Lay out the lines as a Markdown table with columns Num and Content, each row holding a row number and one line, blank lines omitted. Begin at the line that contains "### ⚛️ Next.js Integration" and stop after the line that contains "- 5-minute setup".

___ GIVEN RECORDS ___

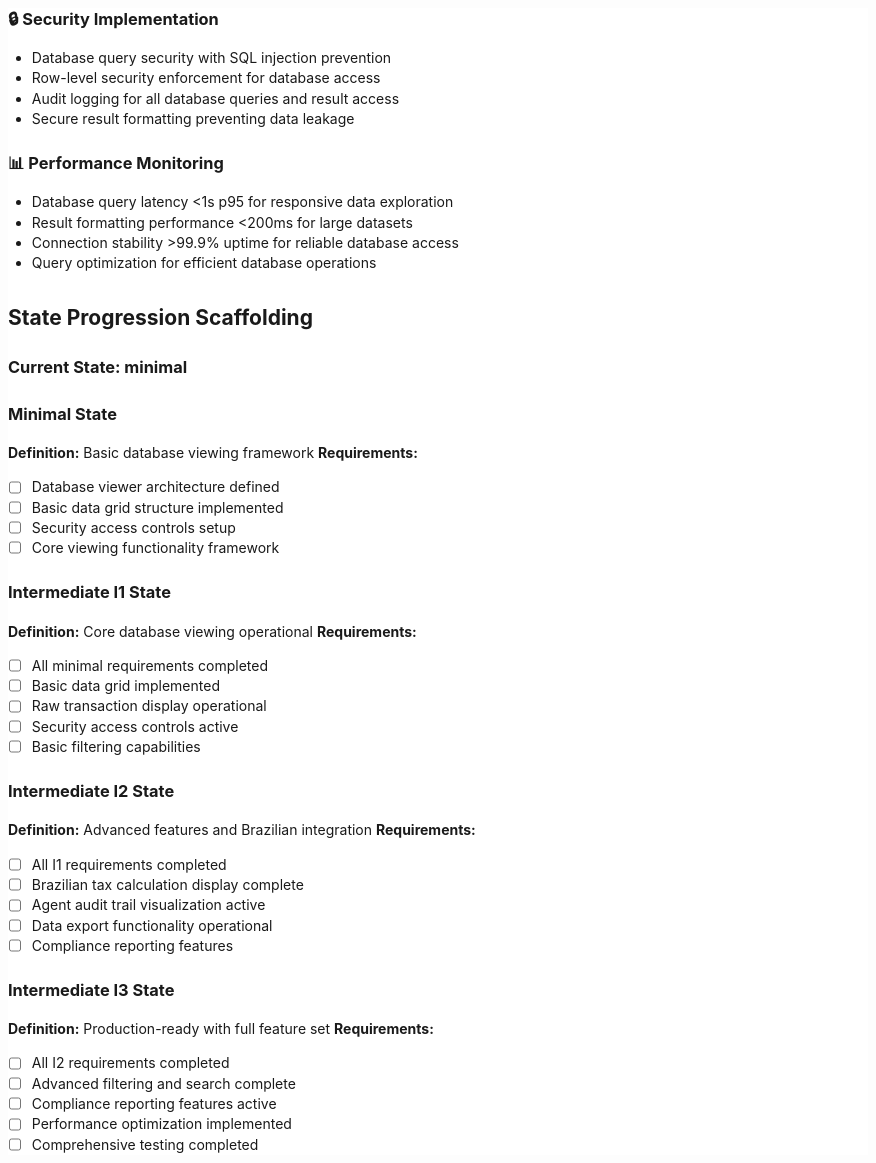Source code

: ### **🔒 Security Implementation**
- Database query security with SQL injection prevention
- Row-level security enforcement for database access
- Audit logging for all database queries and result access
- Secure result formatting preventing data leakage

### **📊 Performance Monitoring**
- Database query latency <1s p95 for responsive data exploration
- Result formatting performance <200ms for large datasets
- Connection stability >99.9% uptime for reliable database access
- Query optimization for efficient database operations

## State Progression Scaffolding

### Current State: minimal

### Minimal State
**Definition:** Basic database viewing framework
**Requirements:**
- [ ] Database viewer architecture defined
- [ ] Basic data grid structure implemented
- [ ] Security access controls setup
- [ ] Core viewing functionality framework

### Intermediate I1 State
**Definition:** Core database viewing operational
**Requirements:**
- [ ] All minimal requirements completed
- [ ] Basic data grid implemented
- [ ] Raw transaction display operational
- [ ] Security access controls active
- [ ] Basic filtering capabilities

### Intermediate I2 State
**Definition:** Advanced features and Brazilian integration
**Requirements:**
- [ ] All I1 requirements completed
- [ ] Brazilian tax calculation display complete
- [ ] Agent audit trail visualization active
- [ ] Data export functionality operational
- [ ] Compliance reporting features

### Intermediate I3 State
**Definition:** Production-ready with full feature set
**Requirements:**
- [ ] All I2 requirements completed
- [ ] Advanced filtering and search complete
- [ ] Compliance reporting features active
- [ ] Performance optimization implemented
- [ ] Comprehensive testing completed
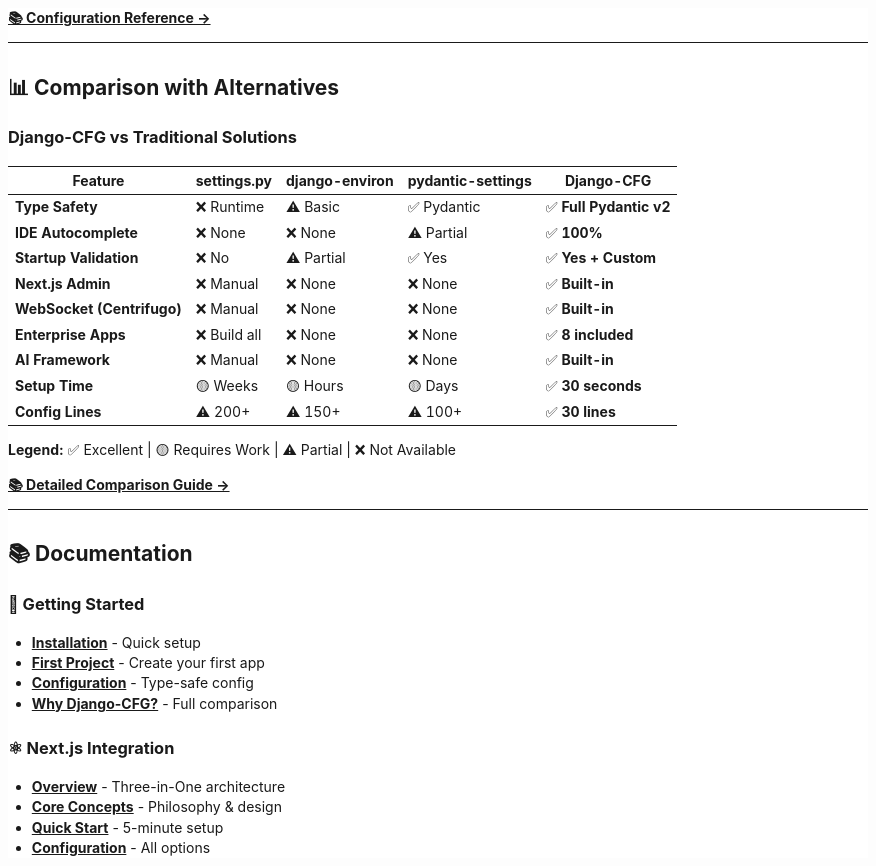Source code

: **[📚 Configuration Reference →](https://djangocfg.com/docs/getting-started/configuration)**

---

## 📊 Comparison with Alternatives

### Django-CFG vs Traditional Solutions

| Feature | settings.py | django-environ | pydantic-settings | **Django-CFG** |
|---------|-------------|----------------|-------------------|----------------|
| **Type Safety** | ❌ Runtime | ⚠️ Basic | ✅ Pydantic | ✅ **Full Pydantic v2** |
| **IDE Autocomplete** | ❌ None | ❌ None | ⚠️ Partial | ✅ **100%** |
| **Startup Validation** | ❌ No | ⚠️ Partial | ✅ Yes | ✅ **Yes + Custom** |
| **Next.js Admin** | ❌ Manual | ❌ None | ❌ None | ✅ **Built-in** |
| **WebSocket (Centrifugo)** | ❌ Manual | ❌ None | ❌ None | ✅ **Built-in** |
| **Enterprise Apps** | ❌ Build all | ❌ None | ❌ None | ✅ **8 included** |
| **AI Framework** | ❌ Manual | ❌ None | ❌ None | ✅ **Built-in** |
| **Setup Time** | 🟡 Weeks | 🟡 Hours | 🟡 Days | ✅ **30 seconds** |
| **Config Lines** | ⚠️ 200+ | ⚠️ 150+ | ⚠️ 100+ | ✅ **30 lines** |

**Legend:** ✅ Excellent | 🟡 Requires Work | ⚠️ Partial | ❌ Not Available

**[📚 Detailed Comparison Guide →](https://djangocfg.com/docs/getting-started/django-cfg-vs-alternatives)**

---

## 📚 Documentation

### 🚀 Getting Started
- **[Installation](https://djangocfg.com/docs/getting-started/installation)** - Quick setup
- **[First Project](https://djangocfg.com/docs/getting-started/first-project)** - Create your first app
- **[Configuration](https://djangocfg.com/docs/getting-started/configuration)** - Type-safe config
- **[Why Django-CFG?](https://djangocfg.com/docs/getting-started/why-django-cfg)** - Full comparison

### ⚛️ Next.js Integration
- **[Overview](https://djangocfg.com/docs/features/integrations/nextjs-admin)** - Three-in-One architecture
- **[Core Concepts](https://djangocfg.com/docs/features/integrations/nextjs-admin/concepts)** - Philosophy & design
- **[Quick Start](https://djangocfg.com/docs/features/integrations/nextjs-admin/quick-start)** - 5-minute setup
- **[Configuration](https://djangocfg.com/docs/features/integrations/nextjs-admin/configuration)** - All options

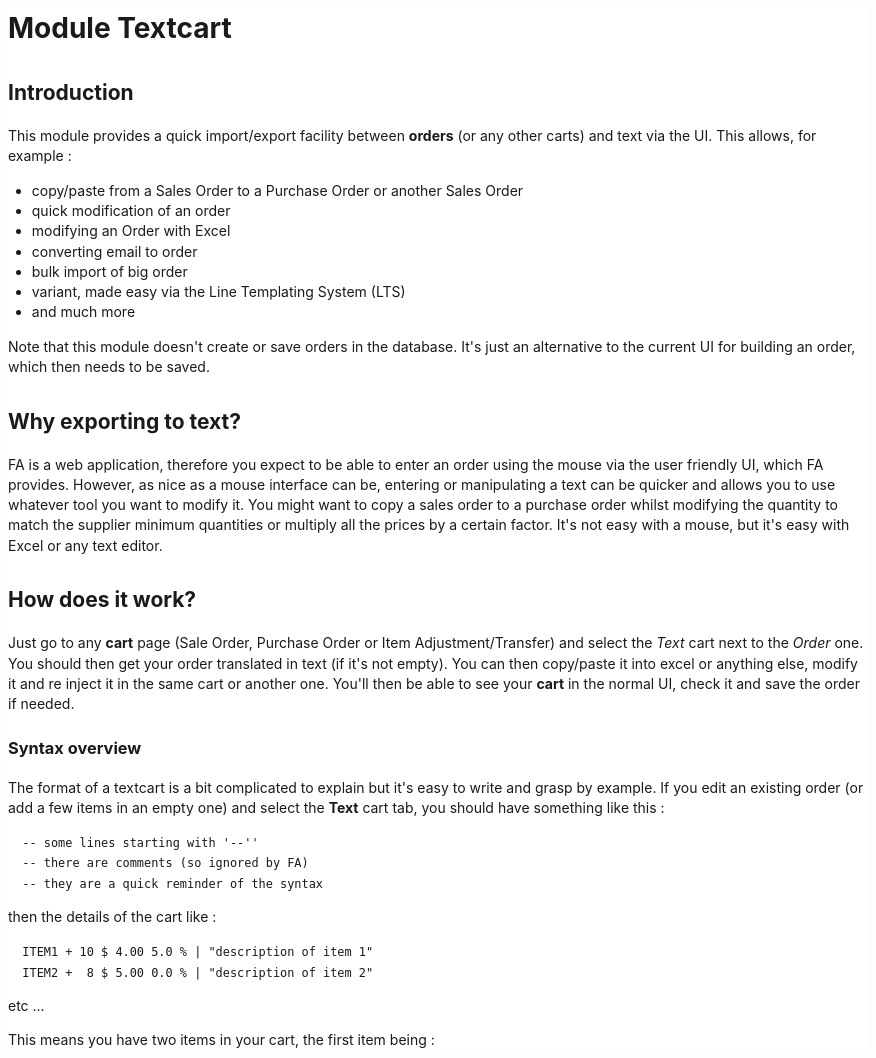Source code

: # Module Textcart
## Introduction
This module provides a quick import/export facility between **orders** (or any other carts) and text via the UI.
This allows, for example :

* copy/paste from a Sales Order to a Purchase Order or another Sales Order
* quick modification of an order
* modifying an Order with Excel
* converting email to order
* bulk import of big order
* variant, made easy via the Line Templating System (LTS)
* and much more

Note that this module doesn't create or save orders in the database. It's just an alternative to the current UI for building an order, which then needs to be saved.
## Why exporting to text?
FA is a web application, therefore you expect to be able to enter an order using the mouse via the user friendly UI, which FA provides.
However, as nice as a mouse interface can be, entering or manipulating a text can be quicker and allows you to use whatever tool you want to modify it.
You might want to copy a sales order to a purchase order whilst modifying the quantity to match the supplier minimum quantities or multiply all the prices by a certain factor. It's not easy with a mouse, but it's easy with Excel or any text editor.

## How does it work?
Just go to any **cart** page (Sale Order, Purchase Order or Item Adjustment/Transfer) and select the *Text* cart next to the *Order* one.
You should then get your order translated in text (if it's not empty).
You can then copy/paste it into excel or anything else, modify it and re inject it in the same cart or another one. You'll then be able to see your **cart** in the normal UI, check it and save the order if needed.
### Syntax overview
The format of a textcart is a bit complicated to explain but it's easy to write and grasp by example.
If you edit an existing order (or add a few items in an empty one) and select the **Text** cart tab, you should have something like this :

      -- some lines starting with '--''
      -- there are comments (so ignored by FA)
      -- they are a quick reminder of the syntax

then the details of the cart like :

      ITEM1 + 10 $ 4.00 5.0 % | "description of item 1"
      ITEM2 +  8 $ 5.00 0.0 % | "description of item 2"
etc ...

This means you have two items in your cart, the first item being :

___

RESULT OF THE EXERCISE ->
| Num | Content |
|---|---|
| 1 | ### ⚛️ Next.js Integration |
| 2 | - **[Overview](https://djangocfg.com/docs/features/integrations/nextjs-admin)** - Three-in-One architecture |
| 3 | - **[Core Concepts](https://djangocfg.com/docs/features/integrations/nextjs-admin/concepts)** - Philosophy & design |
| 4 | - **[Quick Start](https://djangocfg.com/docs/features/integrations/nextjs-admin/quick-start)** - 5-minute setup |